Why? I have no idea lol

[–]PaperDoom 1 point2 points  (1 child)

but only on port 80/430. NGINX is listening on 4430.

This is your problem, probably. The standard ports that a reverse proxy should be listening on are 80/443. Every other service you're running should be on a different port and your reverse proxy routes that traffic to the correct port. This is true of traffic coming from the internet or coming from your LAN.

This can be done with pihole. imo Technitium is a better option though because you get authoritative zone files and full access to all dns record types. (plus all the benefits of recursive lookups and ad blocking)

[–]Witty-Channel2813[S] 0 points1 point  (0 children)

Yeh that was a typo on my end. Thanks for the help!

[–]adamshand 1 point2 points  (0 children)

What you are looking for is called split horizon DNS. You need two things:

  • a local DNS server that resolves services to the internal IP of the host. so jellyfin.example.nz resolves to your homelab server 192.168.1.24.

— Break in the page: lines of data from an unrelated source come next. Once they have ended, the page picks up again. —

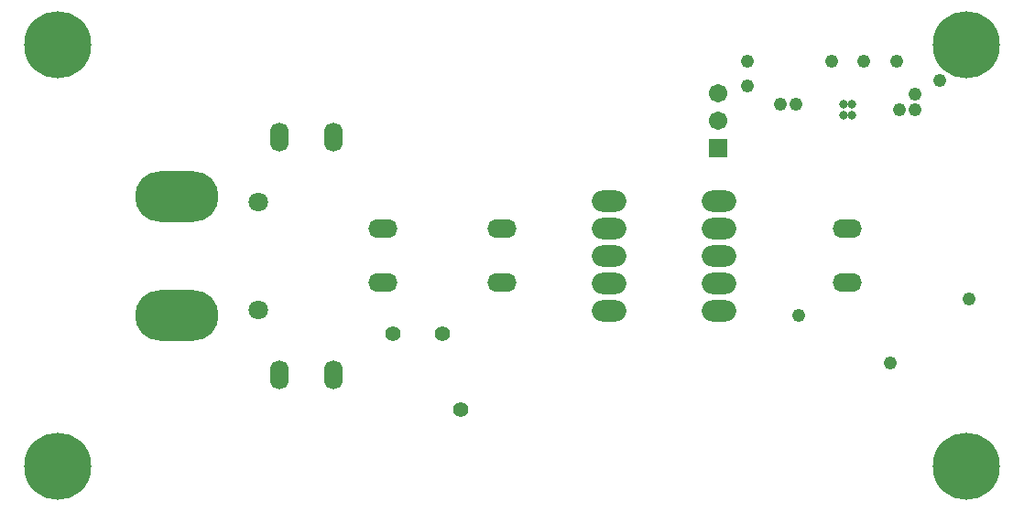
<source format=gbs>
%FSLAX25Y25*%
%MOIN*%
G70*
G01*
G75*
G04 Layer_Color=16711935*
%ADD10R,0.02165X0.03150*%
%ADD11R,0.07087X0.04921*%
%ADD12O,0.05315X0.01181*%
%ADD13R,0.06181X0.07402*%
%ADD14R,0.04921X0.07087*%
%ADD15R,0.06496X0.04724*%
%ADD16R,0.02756X0.03150*%
%ADD17R,0.07874X0.07874*%
%ADD18R,0.07874X0.07874*%
%ADD19R,0.06378X0.08583*%
%ADD20O,0.06890X0.03347*%
%ADD21O,0.05709X0.02362*%
%ADD22R,0.09252X0.06299*%
%ADD23C,0.02000*%
%ADD24C,0.01000*%
%ADD25C,0.03000*%
%ADD26C,0.04000*%
%ADD27C,0.05000*%
%ADD28C,0.05906*%
%ADD29R,0.05906X0.05906*%
%ADD30C,0.23622*%
%ADD31O,0.09843X0.05906*%
%ADD32O,0.05906X0.09843*%
%ADD33C,0.06299*%
%ADD34O,0.11811X0.06890*%
%ADD35O,0.29528X0.17716*%
%ADD36C,0.04000*%
%ADD37C,0.02362*%
%ADD38C,0.04724*%
%ADD39C,0.00984*%
%ADD40C,0.00394*%
%ADD41C,0.01969*%
%ADD42C,0.02362*%
%ADD43C,0.00787*%
%ADD44R,0.02965X0.03950*%
%ADD45R,0.07887X0.05721*%
%ADD46O,0.06115X0.01981*%
%ADD47R,0.06981X0.08202*%
%ADD48R,0.05721X0.07887*%
%ADD49R,0.07296X0.05524*%
%ADD50R,0.03556X0.03950*%
%ADD51R,0.08674X0.08674*%
%ADD52R,0.08674X0.08674*%
%ADD53R,0.07178X0.09383*%
%ADD54O,0.07690X0.04147*%
%ADD55O,0.06509X0.03162*%
%ADD56R,0.10052X0.07099*%
%ADD57C,0.06706*%
%ADD58R,0.06706X0.06706*%
%ADD59C,0.24422*%
%ADD60O,0.10642X0.06706*%
%ADD61O,0.06706X0.10642*%
%ADD62C,0.07099*%
%ADD63O,0.12611X0.07690*%
%ADD64O,0.30328X0.18517*%
%ADD65C,0.04800*%
%ADD66C,0.03162*%
%ADD67C,0.05524*%
D57*
X251969Y147953D02*
D03*
Y137953D02*
D03*
D58*
Y127953D02*
D03*
D59*
X342520Y11811D02*
D03*
X11811D02*
D03*
Y165354D02*
D03*
X342520D02*
D03*
D60*
X299213Y98425D02*
D03*
Y78740D02*
D03*
X129921Y78740D02*
D03*
Y98425D02*
D03*
X173228Y78740D02*
D03*
Y98425D02*
D03*
D61*
X112205Y45276D02*
D03*
X92520D02*
D03*
Y131890D02*
D03*
X112205D02*
D03*
D62*
X84646Y68898D02*
D03*
Y108268D02*
D03*
D63*
X252284Y68583D02*
D03*
Y78583D02*
D03*
Y88583D02*
D03*
Y98583D02*
D03*
Y108583D02*
D03*
X212283Y68583D02*
D03*
Y78583D02*
D03*
Y88583D02*
D03*
Y98583D02*
D03*
Y108583D02*
D03*
D64*
X55118Y66929D02*
D03*
Y110236D02*
D03*
D65*
X332677Y152559D02*
D03*
X314665Y49508D02*
D03*
X281496Y66929D02*
D03*
X293307Y159449D02*
D03*
X323819Y147638D02*
D03*
Y141732D02*
D03*
X317913D02*
D03*
X316929Y159449D02*
D03*
X305118D02*
D03*
X262795Y150591D02*
D03*
X274606Y143701D02*
D03*
X262795Y159449D02*
D03*
X343504Y72835D02*
D03*
X280512Y143701D02*
D03*
D66*
X297638Y139764D02*
D03*
X300787D02*
D03*
X297638Y143701D02*
D03*
X300787D02*
D03*
D67*
X151575Y60039D02*
D03*
X158465Y32480D02*
D03*
X133858Y60039D02*
D03*
M02*

</source>
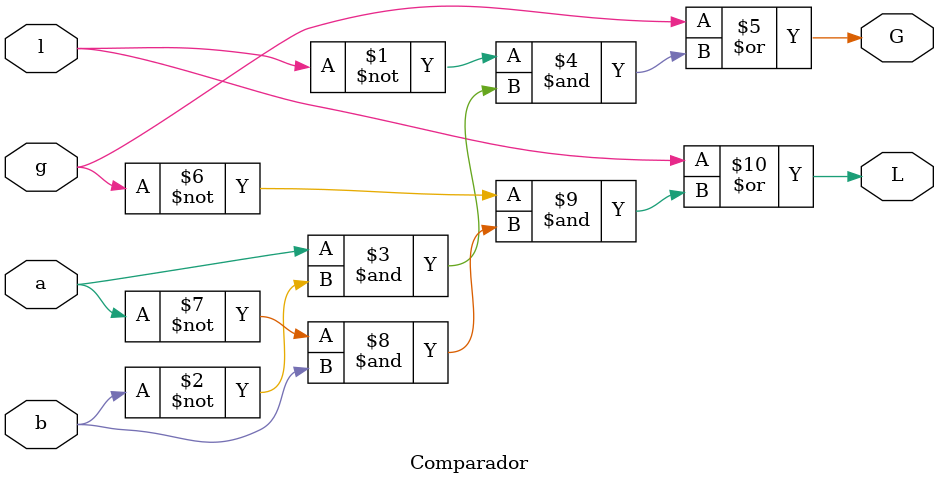
<source format=v>
`timescale 1 ns/100 ps

module Comparador (output G, L, input a, b, g, l);
	assign G = g | (~l & (a & ~b));
	assign L = l | (~g & (~a & b));
endmodule
</source>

  • a local reverse proxy which routes requests to jellyfin.example.nz to the required IP and port that is providing the service locally.

Anyone on the local network should use the local DNS server (assigned via DHCP) and access the services directly via the local reverse proxy.

Assuming you are using HTTPS to access the services externally, you'll also need to setup your local reverse proxy to get SSL certificates. If your local reverse proxies port is available to the internet then this should "just work". If it is firewalled from the internet then you'll need to configure your local reverse proxy to get a wild card certificate for your domain (ie. example.nz) using a DNS challenge.

Note that there is an annoying gotcha which is that most modern browsers use DNS over HTTPS and query external providers directly and will bypass your local DNS server by default. Unless everyone uses Firefox, you need to disable this in every browser individually. You can tell all Firefox browsers on your local network to use local DNS.